My Hep C Journey
I was 20 years old when I was diagnosed with Hep C. As a teenager I struggled with alcohol and drug addiction. On a few occasions I used drugs intravenously. I got tested after my sister was diagnosed. She was the only person I ever shared needles with. I was shocked to find out I had the disease. It was 1999. I was 3 months clean and sober when I received my diagnosis. Back then treatment in my area was offered only to people who had elevated liver enzymes and for whom the disease had progressed. I was deemed too healthy for treatment and therefore had to learn to live with the disease. I was lucky that I never experienced any symptoms of the disease. However the shame was very difficult to deal with.
In the years following my diagnosis I changed my life completely.

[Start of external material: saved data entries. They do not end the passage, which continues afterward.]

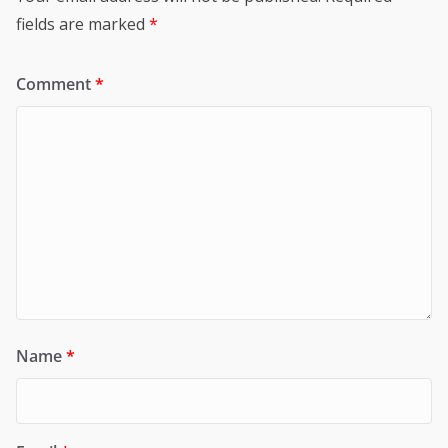
fields are marked
*
Comment
*
Name
*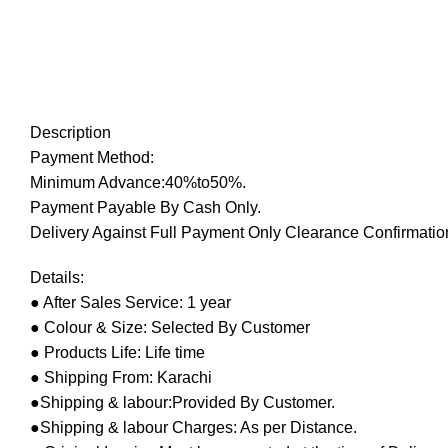
Description
Payment Method:
Minimum Advance:40%to50%.
Payment Payable By Cash Only.
Delivery Against Full Payment Only Clearance Confirmation
Details:
● After Sales Service: 1 year
● Colour & Size: Selected By Customer
● Products Life: Life time
● Shipping From: Karachi
●Shipping & labour:Provided By Customer.
●Shipping & labour Charges: As per Distance.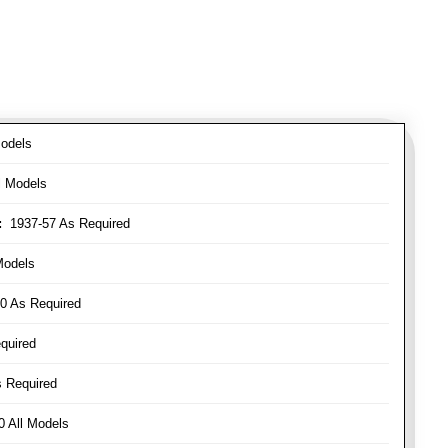
odels
l Models
:
1937-57 As Required
Models
0 As Required
quired
 Required
 All Models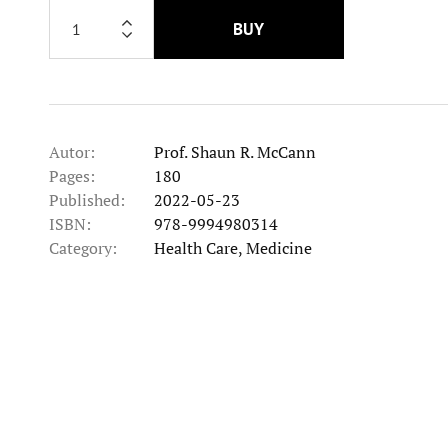
BUY
Autor:
Prof. Shaun R. McCann
Pages:
180
Published:
2022-05-23
ISBN:
978-9994980314
Category:
Health Care, Medicine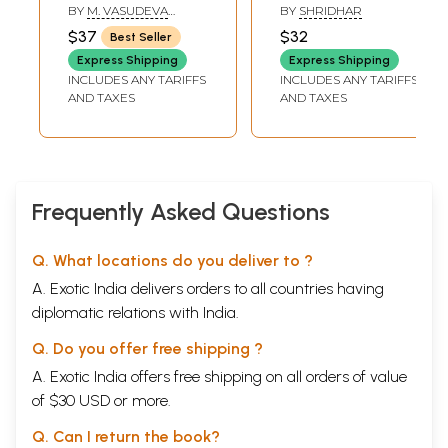
(Kannada)
BY
M. VASUDEVA
BY
SHRIDHAR
MURTHY
$37
$32
Best Seller
Express Shipping
Express Shipping
INCLUDES ANY TARIFFS
INCLUDES ANY TARIFFS
AND TAXES
AND TAXES
Frequently Asked Questions
Q. What locations do you deliver to ?
A. Exotic India delivers orders to all countries having
diplomatic relations with India.
Q. Do you offer free shipping ?
A. Exotic India offers free shipping on all orders of value
of $30 USD or more.
Q. Can I return the book?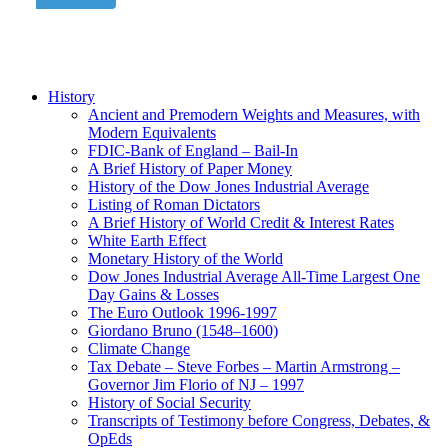
History
Ancient and Premodern Weights and Measures, with
Modern Equivalents
FDIC-Bank of England – Bail-In
A Brief History of Paper Money
History of the Dow Jones Industrial Average
Listing of Roman Dictators
A Brief History of World Credit & Interest Rates
White Earth Effect
Monetary History of the World
Dow Jones Industrial Average All-Time Largest One
Day Gains & Losses
The Euro Outlook 1996-1997
Giordano Bruno (1548–1600)
Climate Change
Tax Debate – Steve Forbes – Martin Armstrong –
Governor Jim Florio of NJ – 1997
History of Social Security
Transcripts of Testimony before Congress, Debates, &
OpEds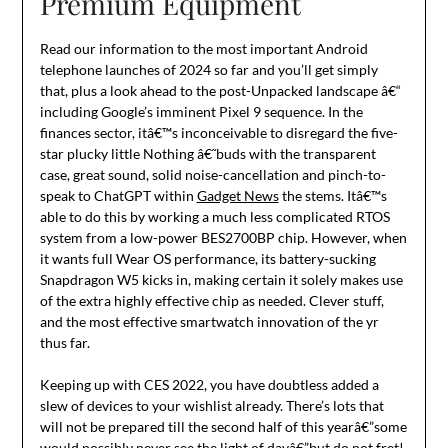
Premium Equipment
Read our information to the most important Android
telephone launches of 2024 so far and you’ll get simply
that, plus a look ahead to the post-Unpacked landscape â€“
including Google’s imminent Pixel 9 sequence. In the
finances sector, itâ€™s inconceivable to disregard the five-
star plucky little Nothing â€˜buds with the transparent
case, great sound, solid noise-cancellation and pinch-to-
speak to ChatGPT within
Gadget News
the stems. Itâ€™s
able to do this by working a much less complicated RTOS
system from a low-power BES2700BP chip. However, when
it wants full Wear OS performance, its battery-sucking
Snapdragon W5 kicks in, making certain it solely makes use
of the extra highly effective chip as needed. Clever stuff,
and the most effective smartwatch innovation of the yr
thus far.
Keeping up with CES 2022, you have doubtless added a
slew of devices to your wishlist already. There’s lots that
will not be prepared till the second half of this yearâ€”some
would possibly never see the light of dayâ€”but do not fret!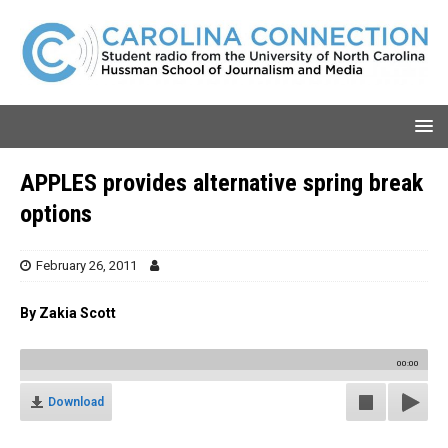
APPLES provides alternative spring break
options
February 26, 2011
By Zakia Scott
00:00
Download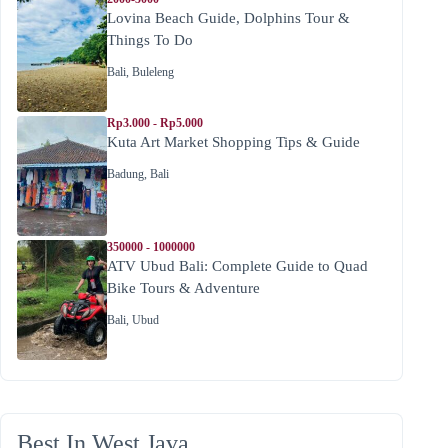
Lovina Beach Guide, Dolphins Tour &
Things To Do
Bali
,
Buleleng
Rp3.000 - Rp5.000
Kuta Art Market Shopping Tips & Guide
Badung
,
Bali
350000 - 1000000
ATV Ubud Bali: Complete Guide to Quad
Bike Tours & Adventure
Bali
,
Ubud
Best In West Java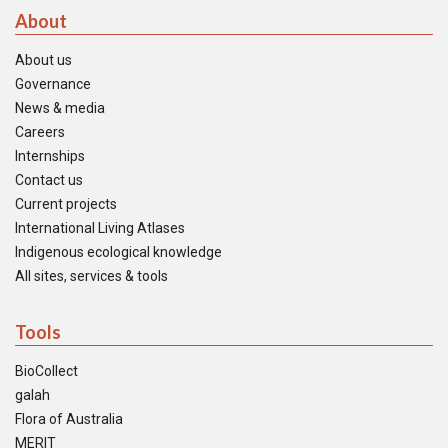
About
About us
Governance
News & media
Careers
Internships
Contact us
Current projects
International Living Atlases
Indigenous ecological knowledge
All sites, services & tools
Tools
BioCollect
galah
Flora of Australia
MERIT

I remained and clean and sober and began a professional career. I lived in shame of my friends and colleagues finding out about the Hep C. I felt like as much as I could change my life, I could never fully escape my past. I was never able to be in a long-term relationship as I was too ashamed to tell any potential partner about my Hep C. I decided to get treated this year. My liver was in great shape but I made the decision for myself. I have completed 22 out of my 24 weeks of interferon and ribavarin. I was so afraid of this treatment. I had heard so many horror stories. Although everyone's experience is different, my experience has been a lot easier than anticipated. There has been physical pain and fatigue as well as some emotional side effects such as irritability but this treatment can be done. I cleared the virus and I hope that my response will be sustained post treatment. I am so very grateful for this treatment as well as the team at my hospital. I lived so many years with shame because of the way I contracted the disease. The truth is everyone makes mistakes and bad choices, however some choices have life changing consequences. Today I try to share my story with others in the hopes that the stigma that surrounds this disease can disappear.